Menu JTA Search

Venezuela Jews protest Ahmadinejad

CARACAS (JTA) — Venezuela’s main Jewish organization is protesting the upcoming visit of Iranian President Mahmoud Ahmadinejad.

“On behalf of the nation’s Jewish community, we are publicizing our displeasure and disappointment over the visit of Mahmoud Ahmadinejad to Brazil, Bolivia and Venezuela,” the Venezuelan Confederation of Israelite Associations said in a news release.

Ahmadinejad was scheduled to arrive Tuesday in Venezuela.

Venezuelan President Hugo Chavez has frequently cited Iran as his nation’s best friend, even calling Ahmadinejad a brother to the nation. The two oil-producing countries have signed scores of economic cooperation agreements in what Chavez has often described as efforts to build a counterweight to United States hegemony.

In addition to raising concerns about the Islamic Republic’s nuclear intentions and the government’s legitimacy following widely disputed elections earlier this year, the Venezuelan Jewish group highlighted the Iranian regime’s “attacks” against the Jewish community.

Along with denying the Holocaust and calling for the destruction of “the Zionist entity,” Ahmadinejad recently named Ahmad Vahidi, who is wanted by Interpol in connection with a terrorist attack against a Jewish center in Argentina in 1994, as defense minister, the Venezuelan Jewish group noted in its release.

“Receiving Ahmadinejad is to admit an ominous character, who represents the Dark Ages for the Iranian people and who in the future … could result in
greater misery for mankind.”

Meanwhile, on Monday in Brazil, Ahmadinejad said the United States and Israel are not bold enough to attack Iran.
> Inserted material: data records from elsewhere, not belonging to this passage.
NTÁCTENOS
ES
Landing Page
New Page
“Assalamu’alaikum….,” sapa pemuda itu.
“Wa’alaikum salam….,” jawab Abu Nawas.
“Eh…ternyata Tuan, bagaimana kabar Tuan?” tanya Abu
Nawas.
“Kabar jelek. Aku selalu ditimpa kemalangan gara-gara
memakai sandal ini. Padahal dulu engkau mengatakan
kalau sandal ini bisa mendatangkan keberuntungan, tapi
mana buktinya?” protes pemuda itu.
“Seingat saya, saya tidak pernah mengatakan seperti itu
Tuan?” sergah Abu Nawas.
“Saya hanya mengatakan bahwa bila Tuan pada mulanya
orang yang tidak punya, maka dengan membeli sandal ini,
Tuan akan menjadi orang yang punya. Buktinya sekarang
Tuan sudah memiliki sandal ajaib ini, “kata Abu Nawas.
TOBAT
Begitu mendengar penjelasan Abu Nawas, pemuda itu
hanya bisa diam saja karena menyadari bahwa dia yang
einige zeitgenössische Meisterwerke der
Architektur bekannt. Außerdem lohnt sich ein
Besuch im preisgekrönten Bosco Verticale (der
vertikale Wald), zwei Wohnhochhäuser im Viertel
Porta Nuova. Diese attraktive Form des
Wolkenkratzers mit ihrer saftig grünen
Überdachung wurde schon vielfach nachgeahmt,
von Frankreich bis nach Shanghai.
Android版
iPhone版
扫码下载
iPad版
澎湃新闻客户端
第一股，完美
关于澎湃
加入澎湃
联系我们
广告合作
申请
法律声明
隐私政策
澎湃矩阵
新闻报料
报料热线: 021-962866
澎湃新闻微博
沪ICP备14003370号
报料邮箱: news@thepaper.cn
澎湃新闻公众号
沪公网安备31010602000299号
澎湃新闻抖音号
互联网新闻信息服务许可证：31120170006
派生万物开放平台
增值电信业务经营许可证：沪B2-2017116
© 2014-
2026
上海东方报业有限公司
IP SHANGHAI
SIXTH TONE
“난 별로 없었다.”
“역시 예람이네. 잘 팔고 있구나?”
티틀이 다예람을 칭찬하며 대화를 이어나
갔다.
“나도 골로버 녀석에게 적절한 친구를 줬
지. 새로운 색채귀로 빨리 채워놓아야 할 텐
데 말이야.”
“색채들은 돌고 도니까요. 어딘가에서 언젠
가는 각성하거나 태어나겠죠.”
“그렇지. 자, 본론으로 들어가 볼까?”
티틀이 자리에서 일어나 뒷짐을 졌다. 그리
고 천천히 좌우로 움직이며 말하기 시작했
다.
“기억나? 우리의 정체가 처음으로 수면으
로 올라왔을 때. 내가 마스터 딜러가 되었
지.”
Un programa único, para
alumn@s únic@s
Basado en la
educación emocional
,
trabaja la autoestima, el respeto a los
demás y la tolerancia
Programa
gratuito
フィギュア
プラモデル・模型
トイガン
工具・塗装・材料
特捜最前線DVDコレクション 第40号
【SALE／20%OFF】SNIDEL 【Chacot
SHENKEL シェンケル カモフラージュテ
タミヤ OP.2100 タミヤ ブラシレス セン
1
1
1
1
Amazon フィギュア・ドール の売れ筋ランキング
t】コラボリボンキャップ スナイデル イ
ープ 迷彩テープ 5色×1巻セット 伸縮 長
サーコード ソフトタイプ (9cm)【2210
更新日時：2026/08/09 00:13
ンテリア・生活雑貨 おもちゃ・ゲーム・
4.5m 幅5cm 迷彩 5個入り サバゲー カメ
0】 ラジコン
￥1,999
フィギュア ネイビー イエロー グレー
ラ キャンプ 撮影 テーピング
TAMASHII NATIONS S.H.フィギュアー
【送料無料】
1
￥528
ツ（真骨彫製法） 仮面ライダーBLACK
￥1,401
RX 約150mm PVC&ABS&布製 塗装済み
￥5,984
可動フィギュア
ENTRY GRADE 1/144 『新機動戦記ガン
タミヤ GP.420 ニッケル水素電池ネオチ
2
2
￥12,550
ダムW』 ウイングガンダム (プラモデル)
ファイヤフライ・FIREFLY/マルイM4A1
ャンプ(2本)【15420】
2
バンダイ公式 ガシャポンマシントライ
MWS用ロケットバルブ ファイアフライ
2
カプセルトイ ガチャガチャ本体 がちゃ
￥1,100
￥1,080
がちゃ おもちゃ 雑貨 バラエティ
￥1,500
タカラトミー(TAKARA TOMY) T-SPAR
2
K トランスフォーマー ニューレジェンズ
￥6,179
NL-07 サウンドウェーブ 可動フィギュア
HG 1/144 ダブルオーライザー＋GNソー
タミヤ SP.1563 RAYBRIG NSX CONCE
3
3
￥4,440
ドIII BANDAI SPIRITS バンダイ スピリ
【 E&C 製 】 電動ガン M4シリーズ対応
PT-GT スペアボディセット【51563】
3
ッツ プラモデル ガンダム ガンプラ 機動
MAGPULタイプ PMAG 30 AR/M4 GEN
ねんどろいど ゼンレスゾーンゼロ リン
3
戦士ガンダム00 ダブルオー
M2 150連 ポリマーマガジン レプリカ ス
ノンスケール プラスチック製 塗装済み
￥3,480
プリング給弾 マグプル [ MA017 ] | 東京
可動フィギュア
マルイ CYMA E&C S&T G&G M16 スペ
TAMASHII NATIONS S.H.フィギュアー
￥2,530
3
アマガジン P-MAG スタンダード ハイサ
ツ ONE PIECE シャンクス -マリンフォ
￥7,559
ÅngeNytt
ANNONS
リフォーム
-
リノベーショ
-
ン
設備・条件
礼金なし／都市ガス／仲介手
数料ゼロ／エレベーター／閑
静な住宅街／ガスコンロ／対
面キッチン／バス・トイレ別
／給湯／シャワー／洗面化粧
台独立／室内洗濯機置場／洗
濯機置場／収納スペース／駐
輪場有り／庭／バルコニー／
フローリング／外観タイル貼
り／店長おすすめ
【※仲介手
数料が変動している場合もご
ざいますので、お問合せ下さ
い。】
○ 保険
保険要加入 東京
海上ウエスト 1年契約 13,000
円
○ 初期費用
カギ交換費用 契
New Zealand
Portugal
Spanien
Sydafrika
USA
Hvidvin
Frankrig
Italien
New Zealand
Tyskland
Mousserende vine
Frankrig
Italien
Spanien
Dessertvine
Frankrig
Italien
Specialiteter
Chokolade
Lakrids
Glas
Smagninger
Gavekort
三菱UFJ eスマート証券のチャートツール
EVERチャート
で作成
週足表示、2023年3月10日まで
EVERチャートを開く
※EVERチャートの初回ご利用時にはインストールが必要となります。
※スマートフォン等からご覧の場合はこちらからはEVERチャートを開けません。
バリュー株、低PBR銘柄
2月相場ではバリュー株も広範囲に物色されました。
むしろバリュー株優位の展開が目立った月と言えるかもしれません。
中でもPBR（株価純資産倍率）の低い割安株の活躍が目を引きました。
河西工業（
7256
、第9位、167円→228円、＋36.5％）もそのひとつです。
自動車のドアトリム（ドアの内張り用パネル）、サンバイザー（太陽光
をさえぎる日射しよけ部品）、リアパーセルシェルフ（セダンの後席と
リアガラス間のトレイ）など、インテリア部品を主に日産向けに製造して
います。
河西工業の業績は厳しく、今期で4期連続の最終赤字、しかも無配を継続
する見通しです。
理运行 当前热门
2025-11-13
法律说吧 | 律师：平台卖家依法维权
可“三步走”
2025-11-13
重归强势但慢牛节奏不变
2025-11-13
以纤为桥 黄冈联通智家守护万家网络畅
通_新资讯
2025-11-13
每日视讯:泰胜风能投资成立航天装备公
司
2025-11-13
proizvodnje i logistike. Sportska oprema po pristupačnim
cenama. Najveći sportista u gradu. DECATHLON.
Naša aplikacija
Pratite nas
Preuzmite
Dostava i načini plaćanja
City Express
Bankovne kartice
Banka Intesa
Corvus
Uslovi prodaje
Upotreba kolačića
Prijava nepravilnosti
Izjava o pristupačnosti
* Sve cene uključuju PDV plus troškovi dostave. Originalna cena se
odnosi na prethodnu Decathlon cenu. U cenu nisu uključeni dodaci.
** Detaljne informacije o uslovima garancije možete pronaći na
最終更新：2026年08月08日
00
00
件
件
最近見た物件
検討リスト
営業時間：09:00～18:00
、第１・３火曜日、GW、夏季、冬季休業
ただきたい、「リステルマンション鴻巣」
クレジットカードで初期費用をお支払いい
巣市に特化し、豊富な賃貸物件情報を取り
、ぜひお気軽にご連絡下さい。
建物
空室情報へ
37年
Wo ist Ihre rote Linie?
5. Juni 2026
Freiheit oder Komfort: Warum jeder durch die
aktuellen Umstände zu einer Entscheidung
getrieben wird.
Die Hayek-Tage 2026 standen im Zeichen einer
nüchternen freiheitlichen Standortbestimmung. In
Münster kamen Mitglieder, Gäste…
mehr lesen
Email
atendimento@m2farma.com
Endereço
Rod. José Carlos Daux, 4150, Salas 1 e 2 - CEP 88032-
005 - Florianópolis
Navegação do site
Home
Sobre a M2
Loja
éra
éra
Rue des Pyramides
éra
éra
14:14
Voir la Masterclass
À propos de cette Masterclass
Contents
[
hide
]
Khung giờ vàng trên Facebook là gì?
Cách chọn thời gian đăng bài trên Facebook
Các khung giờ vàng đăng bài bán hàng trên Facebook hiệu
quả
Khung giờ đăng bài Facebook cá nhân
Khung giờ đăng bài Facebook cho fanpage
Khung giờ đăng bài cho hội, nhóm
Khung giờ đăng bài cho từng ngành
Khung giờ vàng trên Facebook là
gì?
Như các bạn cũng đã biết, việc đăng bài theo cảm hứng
At the end of his one-day visit to the South American country, where he was warmly welcomed by President Luis Inacio Lula da Silva, Ahmadinejad presented a challenge during a news conference.

"The era of military attacks has come to an end. Today it’s time for dialogue and thinking. Weapons and threats belong to the past. These ones that you mentioned are not bold enough to do it," he said, responding to a question about how he would react to a military offensive from the two countries.